The project, which has not yet been submitted to the city for approval, would raze Honest Ed’s. Mr. Henriquez’s office has designed new buildings that form solid street walls along Bloor and Bathurst and along Lennox Street to the south. They would incorporate three towers of 29, 22 and 21 storeys. Behind them would be a low, glass-roofed Mirvish Village Market (selling food and crafts). To the south, two pedestrian-only laneways would cut the block, lined with small retail and live-work spaces filled with the help of the Centre for Social Innovation.

The promise of about 1,000 rental apartments is dramatic news. Developers have recently begun building rentals in Toronto again. According to a report from the Canada Mortgage and Housing Corp, about 1,100 were built in the region from 2013 to 2014. This would add 1,000 in one place – and Westbank promises half will be two-, three- or four-bedroom units.

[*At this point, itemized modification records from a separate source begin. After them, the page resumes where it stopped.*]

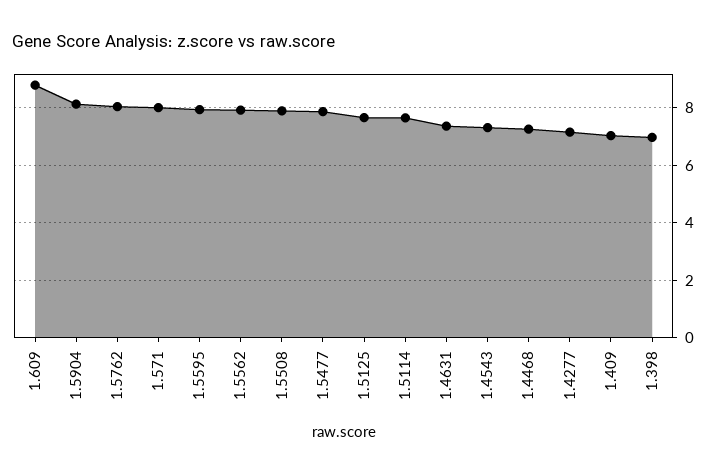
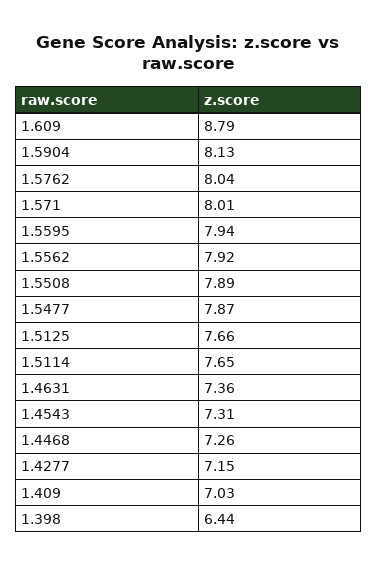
  {
    "1.609": 8.79,
    "1.5904": 8.13,
    "1.5762": 8.04,
    "1.571": 8.01,
    "1.5595": 7.94,
    "1.5562": 7.92,
    "1.5508": 7.89,
    "1.5477": 7.87,
    "1.5125": 7.66,
    "1.5114": 7.65,
    "1.4631": 7.36,
    "1.4543": 7.31,
    "1.4468": 7.26,
    "1.4277": 7.15,
    "1.409": 7.03,
-   "1.398": 7
+   "1.398": 6.44
  }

The plan would leave intact most of the houses and small commercial buildings on Markham Street. These would become destination restaurants, expanded discreetly and served by a bike valet service that connects to an underground bicycle shop and service area. Ms. Rosenberg imagines Markham Street with one consistent swath of paving, integrating the road and sidewalk and with an 11-metre space for patios. (Her firm has three ideas for what it would look like, including one inspired by the crooked floors of Honest Ed’s and the colour-field painting David Mirvish showed at his gallery on Markham Street in the 1970s.)